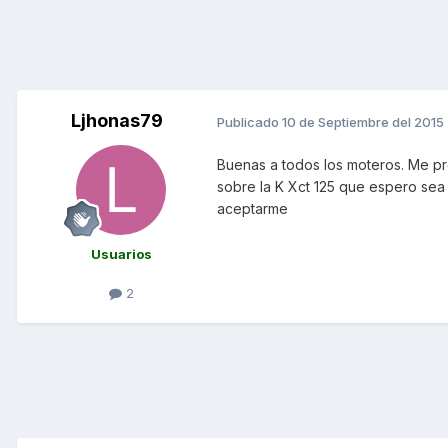
Ljhonas79
Publicado
10 de Septiembre del 2015
Buenas a todos los moteros. Me p
sobre la K Xct 125 que espero sea
aceptarme
Usuarios
2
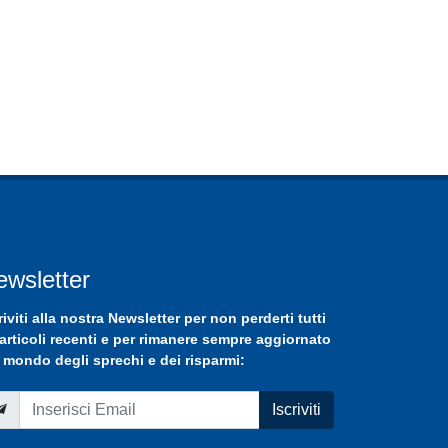
ewsletter
riviti
alla nostra
Newsletter
per non perderti tutti
 articoli recenti e per rimanere sempre aggiornato
 mondo degli sprechi e dei risparmi:
Iscriviti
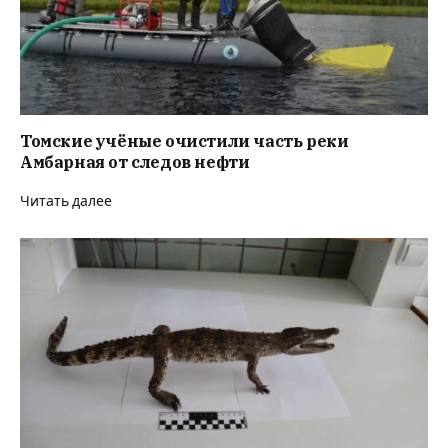
Томские учёные очистили часть реки
Амбарная от следов нефти
Читать далее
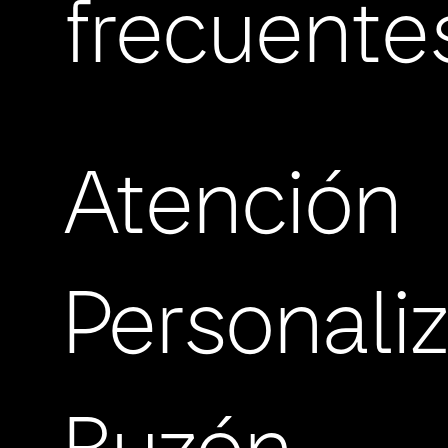
frecuente
Atención
Personali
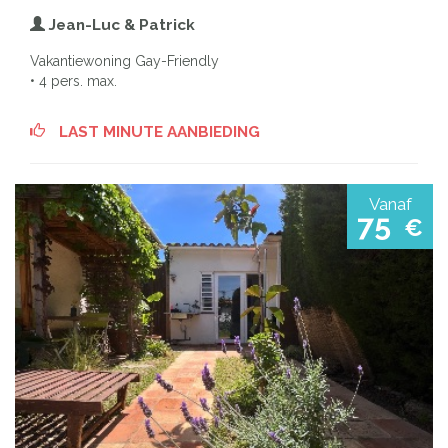
Jean-Luc & Patrick
Vakantiewoning Gay-Friendly
• 4 pers. max.
LAST MINUTE AANBIEDING
Vanaf
75
€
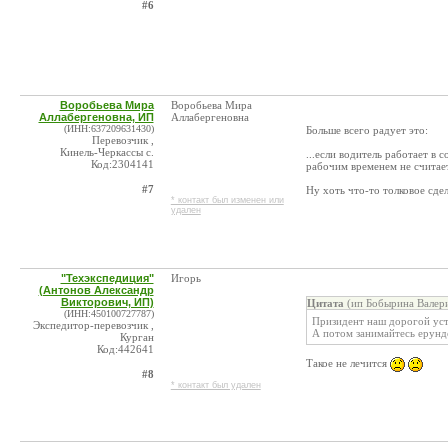
#6
Воробьева Мира
Воробьева Мира
Аллабергеновна, ИП
Аллабергеновна
(ИНН:637209631430)
Больше всего радует это:
Перевозчик ,
Кинель-Черкассы с.
...если водитель работает в 
Код:2304141
рабочим временем не считает
#7
Ну хоть что-то толковое сде
* контакт был изменен или
удален
"Техэкспедиция"
Игорь
(Антонов Александр
Викторович, ИП)
Цитата
(ип Бобырина Валери
(ИНН:450100727787)
Призидент наш дорогой уст
Экспедитор-перевозчик ,
А потом занимайтесь ерун
Курган
Код:442641
Такое не лечится
#8
* контакт был удален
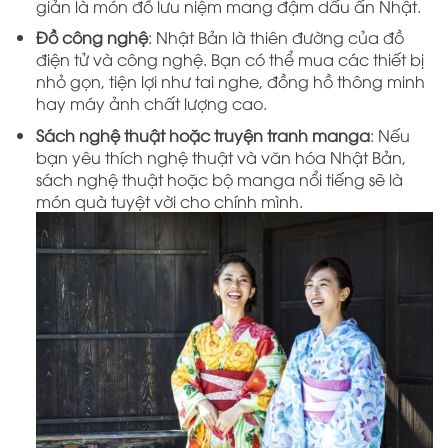
giản là món đồ lưu niệm mang đậm dấu ấn Nhật.
Đồ công nghệ
: Nhật Bản là thiên đường của đồ
điện tử và công nghệ. Bạn có thể mua các thiết bị
nhỏ gọn, tiện lợi như tai nghe, đồng hồ thông minh
hay máy ảnh chất lượng cao.
Sách nghệ thuật hoặc truyện tranh manga
: Nếu
bạn yêu thích nghệ thuật và văn hóa Nhật Bản,
sách nghệ thuật hoặc bộ manga nổi tiếng sẽ là
món quà tuyệt vời cho chính mình.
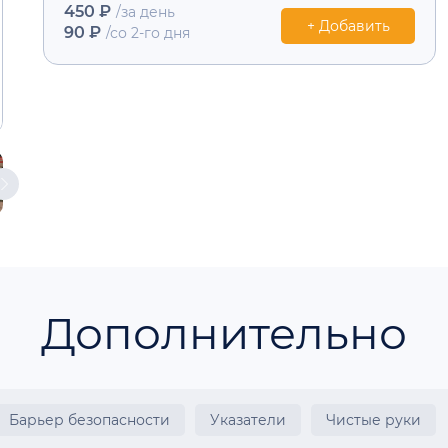
450 ₽
/за день
+ Добавить
90 ₽
/со 2-го дня
Дополнительно
Барьер безопасности
Указатели
Чистые руки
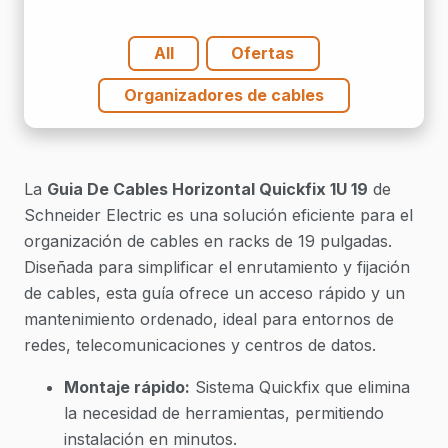
cantidad
All
Ofertas
Organizadores de cables
La
Guia De Cables Horizontal Quickfix 1U 19
de
Schneider Electric es una solución eficiente para el
organización de cables en racks de 19 pulgadas.
Diseñada para simplificar el enrutamiento y fijación
de cables, esta guía ofrece un acceso rápido y un
mantenimiento ordenado, ideal para entornos de
redes, telecomunicaciones y centros de datos.
Montaje rápido:
Sistema Quickfix que elimina
la necesidad de herramientas, permitiendo
instalación en minutos.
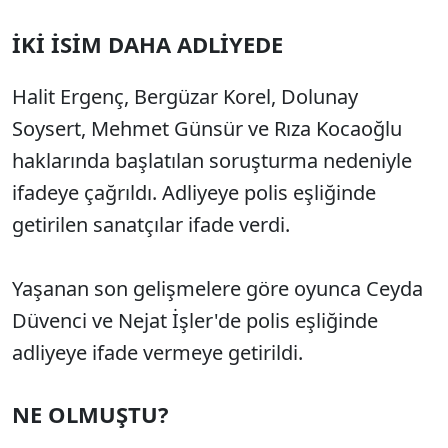
İKİ İSİM DAHA ADLİYEDE
Halit Ergenç, Bergüzar Korel, Dolunay
Soysert, Mehmet Günsür ve Rıza Kocaoğlu
haklarında başlatılan soruşturma nedeniyle
ifadeye çağrıldı. Adliyeye polis eşliğinde
getirilen sanatçılar ifade verdi.
Yaşanan son gelişmelere göre oyunca Ceyda
Düvenci ve Nejat İşler'de polis eşliğinde
adliyeye ifade vermeye getirildi.
NE OLMUŞTU?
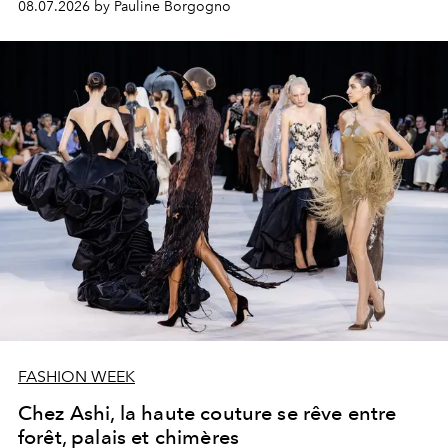
08.07.2026 by Pauline Borgogno
FASHION WEEK
Chez Ashi, la haute couture se rêve entre
forêt, palais et chimères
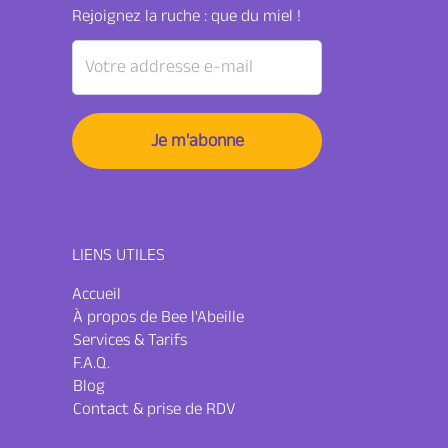
Rejoignez la ruche : que du miel !
LIENS UTILES
Accueil
À propos de Bee l'Abeille
Services & Tarifs
F.A.Q.
Blog
Contact & prise de RDV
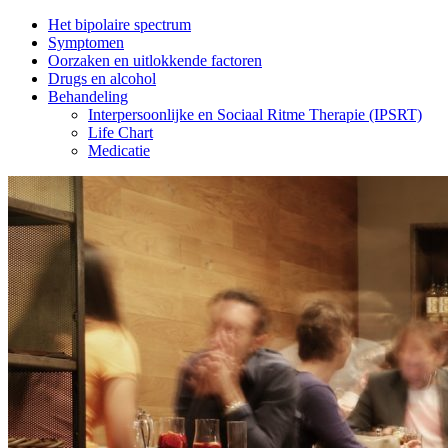
Side
Het bipolaire spectrum
Symptomen
Navigation
Oorzaken en uitlokkende factoren
Drugs en alcohol
Behandeling
Interpersoonlijke en Sociaal Ritme Therapie (IPSRT)
Life Chart
Medicatie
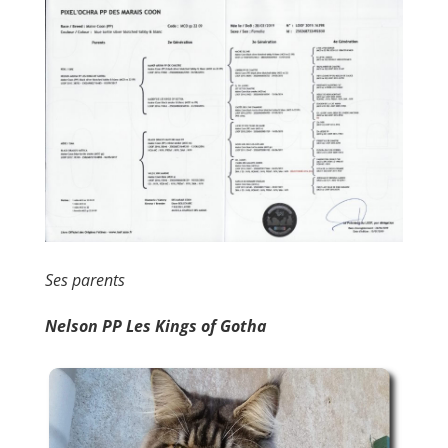
Ses parents
Nelson PP Les Kings of Gotha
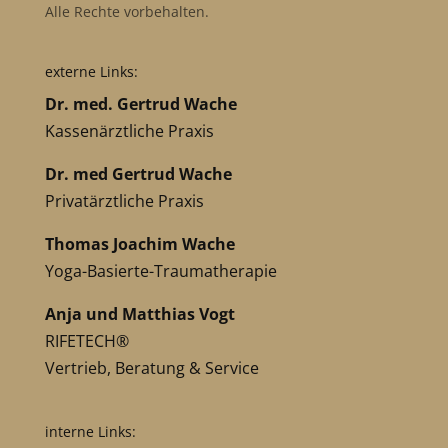
Alle Rechte vorbehalten.
externe Links:
Dr. med. Gertrud Wache
Kassenärztliche Praxis
Dr. med Gertrud Wache
Privatärztliche Praxis
Thomas Joachim Wache
Yoga-Basierte-Traumatherapie
Anja und Matthias Vogt
RIFETECH®
Vertrieb, Beratung & Service
interne Links:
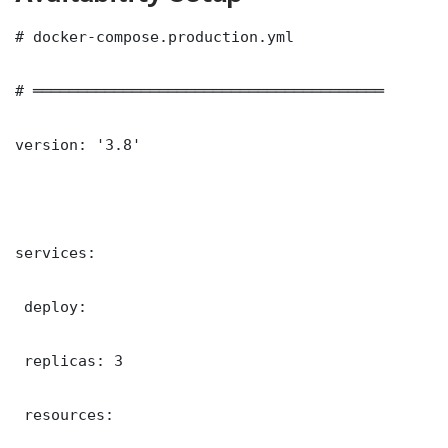
# docker-compose.production.yml

# ═══════════════════════════════════════

version: '3.8'

services:

 deploy:

 replicas: 3

 resources:
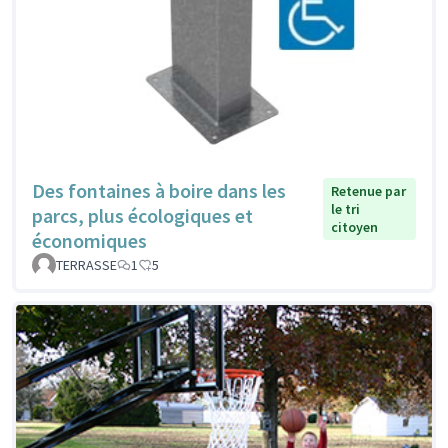
Des fontaines à boire dans les
Retenue par
le tri
parcs, plus écologiques et
citoyen
économiques
TERRASSE
1
5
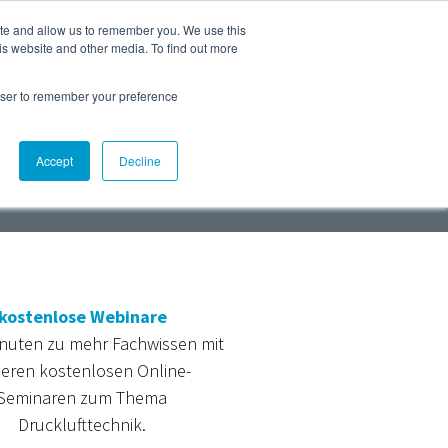
ite and allow us to remember you. We use this
 sind wir
Mehr
is website and other media. To find out more
Webshop
Events
Presse
Deutschland
rowser to remember your preference
Accept
Decline
kostenlose
Webinare
inuten zu mehr Fachwissen mit
eren kostenlosen Online-
Seminaren zum Thema
Drucklufttechnik.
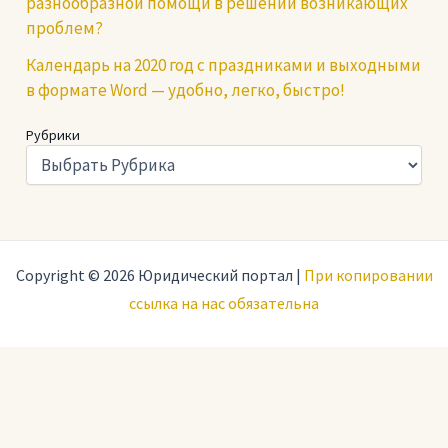
разнообразной помощи в решении возникающих
проблем?
Календарь на 2020 год с праздниками и выходными
в формате Word — удобно, легко, быстро!
Рубрики
Copyright © 2026 Юридический портал |
При копировании
ссылка на нас обязательна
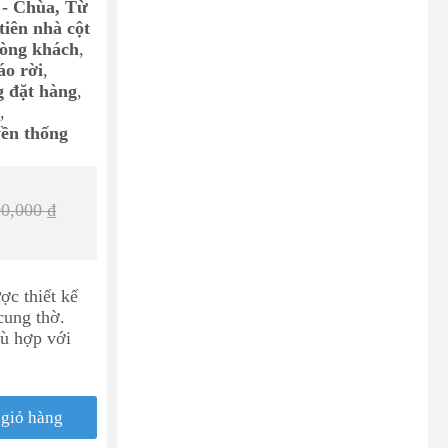
 - Chùa, Từ
tiên nhà cột
hòng khách
,
áo rời
,
 đặt hàng
,
,
ền thống
00,000
₫
c thiết kế
cung thờ.
ù hợp với
giỏ hàng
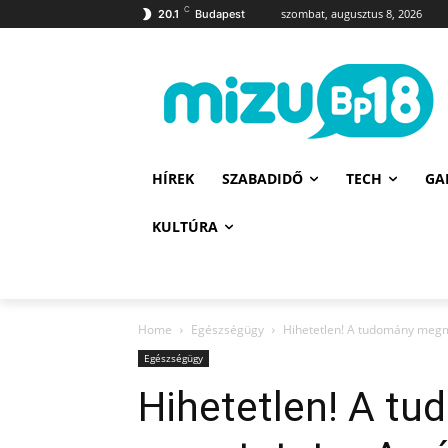
C
szombat, augusztus 8, 2026
20.1
Budapest
HÍREK
SZABADIDŐ
TECH
GA
KULTÚRA
Home
Egészségügy
Hihetetlen! A tudomány megmér
Egészségügy
Hihetetlen! A t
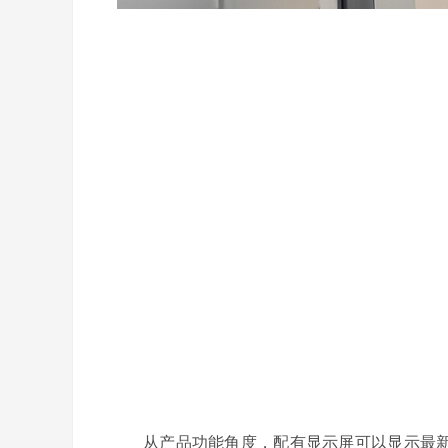
从产品功能角度，配有显示屏可以显示最新采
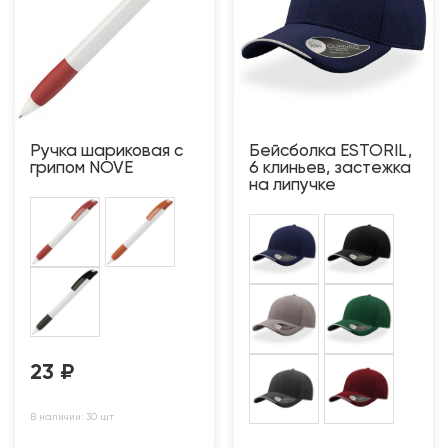
Ручка шариковая с
Бейсболка ESTORIL,
грипом NOVE
6 клиньев, застежка
на липучке
23
₽
В наличии: 30 шт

____________________

Your objective.
All pictures are to be dropped, and the records above returned exactly.

Finished exercise.
Ljhonas79
Publicado
10 de Septiembre del 2015
Buenas a todos los moteros. Me p
sobre la K Xct 125 que espero sea
aceptarme
Usuarios
2
ewsletter
riviti
alla nostra
Newsletter
per non perderti tutti
 articoli recenti e per rimanere sempre aggiornato
 mondo degli sprechi e dei risparmi:
Iscriviti
Томские учёные очистили часть реки
Амбарная от следов нефти
Читать далее
frecuente
Atención
Personali
Jean-Luc & Patrick
Vakantiewoning Gay-Friendly
• 4 pers. max.
LAST MINUTE AANBIEDING
Vanaf
75
€
#6
Воробьева Мира
Воробьева Мира
Аллабергеновна, ИП
Аллабергеновна
(ИНН:637209631430)
Больше всего радует это:
Перевозчик ,
Кинель-Черкассы с.
...если водитель работает в 
Код:2304141
рабочим временем не считает
#7
Ну хоть что-то толковое сде
* контакт был изменен или
удален
"Техэкспедиция"
Игорь
(Антонов Александр
Викторович, ИП)
Цитата
(ип Бобырина Валери
(ИНН:450100727787)
Призидент наш дорогой уст
Экспедитор-перевозчик ,
А потом занимайтесь ерун
Курган
Код:442641
Такое не лечится
#8
* контакт был удален
giản là món đồ lưu niệm mang đậm dấu ấn Nhật.
Đồ công nghệ
: Nhật Bản là thiên đường của đồ
điện tử và công nghệ. Bạn có thể mua các thiết bị
nhỏ gọn, tiện lợi như tai nghe, đồng hồ thông minh
hay máy ảnh chất lượng cao.
Sách nghệ thuật hoặc truyện tranh manga
: Nếu
bạn yêu thích nghệ thuật và văn hóa Nhật Bản,
sách nghệ thuật hoặc bộ manga nổi tiếng sẽ là
món quà tuyệt vời cho chính mình.
450 ₽
/за день
+ Добавить
90 ₽
/со 2-го дня
Дополнительно
Барьер безопасности
Указатели
Чистые руки
cantidad
All
Ofertas
Organizadores de cables
La
Guia De Cables Horizontal Quickfix 1U 19
de
Schneider Electric es una solución eficiente para el
organización de cables en racks de 19 pulgadas.
Diseñada para simplificar el enrutamiento y fijación
de cables, esta guía ofrece un acceso rápido y un
mantenimiento ordenado, ideal para entornos de
redes, telecomunicaciones y centros de datos.
Montaje rápido:
Sistema Quickfix que elimina
la necesidad de herramientas, permitiendo
instalación en minutos.
İKİ İSİM DAHA ADLİYEDE
Halit Ergenç, Bergüzar Korel, Dolunay
Soysert, Mehmet Günsür ve Rıza Kocaoğlu
haklarında başlatılan soruşturma nedeniyle
ifadeye çağrıldı. Adliyeye polis eşliğinde
getirilen sanatçılar ifade verdi.
Yaşanan son gelişmelere göre oyunca Ceyda
Düvenci ve Nejat İşler'de polis eşliğinde
adliyeye ifade vermeye getirildi.
NE OLMUŞTU?
08.07.2026 by Pauline Borgogno
FASHION WEEK
Chez Ashi, la haute couture se rêve entre
forêt, palais et chimères
Rejoignez la ruche : que du miel !
LIENS UTILES
Accueil
À propos de Bee l'Abeille
Services & Tarifs
F.A.Q.
Blog
Contact & prise de RDV
Side
Het bipolaire spectrum
Symptomen
Navigation
Oorzaken en uitlokkende factoren
Drugs en alcohol
Behandeling
Interpersoonlijke en Sociaal Ritme Therapie (IPSRT)
Life Chart
Medicatie
Ses parents
Nelson PP Les Kings of Gotha
Alle Rechte vorbehalten.
externe Links:
Dr. med. Gertrud Wache
Kassenärztliche Praxis
Dr. med Gertrud Wache
Privatärztliche Praxis
Thomas Joachim Wache
Yoga-Basierte-Traumatherapie
Anja und Matthias Vogt
RIFETECH®
Vertrieb, Beratung & Service
interne Links:
# docker-compose.production.yml

# ═══════════════════════════════════════

version: '3.8'

services:

 deploy:

 replicas: 3

 resources:
Des fontaines à boire dans les
Retenue par
le tri
parcs, plus écologiques et
citoyen
économiques
TERRASSE
1
5
ite and allow us to remember you. We use this
 sind wir
Mehr
is website and other media. To find out more
Webshop
Events
Presse
Deutschland
rowser to remember your preference
Accept
Decline
kostenlose
Webinare
inuten zu mehr Fachwissen mit
eren kostenlosen Online-
Seminaren zum Thema
Drucklufttechnik.
разнообразной помощи в решении возникающих
проблем?
Календарь на 2020 год с праздниками и выходными
в формате Word — удобно, легко, быстро!
Рубрики
Copyright © 2026 Юридический портал |
При копировании
ссылка на нас обязательна
 - Chùa, Từ
tiên nhà cột
hòng khách
,
áo rời
,
 đặt hàng
,
,
ền thống
00,000
₫
c thiết kế
cung thờ.
ù hợp với
giỏ hàng
C
szombat, augusztus 8, 2026
20.1
Budapest
HÍREK
SZABADIDŐ
TECH
GA
KULTÚRA
Home
Egészségügy
Hihetetlen! A tudomány megmér
Egészségügy
Hihetetlen! A t
从产品功能角度，配有显示屏可以显示最新采
Ручка шариковая с
Бейсболка ESTORIL,
грипом NOVE
6 клиньев, застежка
на липучке
23
₽
В наличии: 30 шт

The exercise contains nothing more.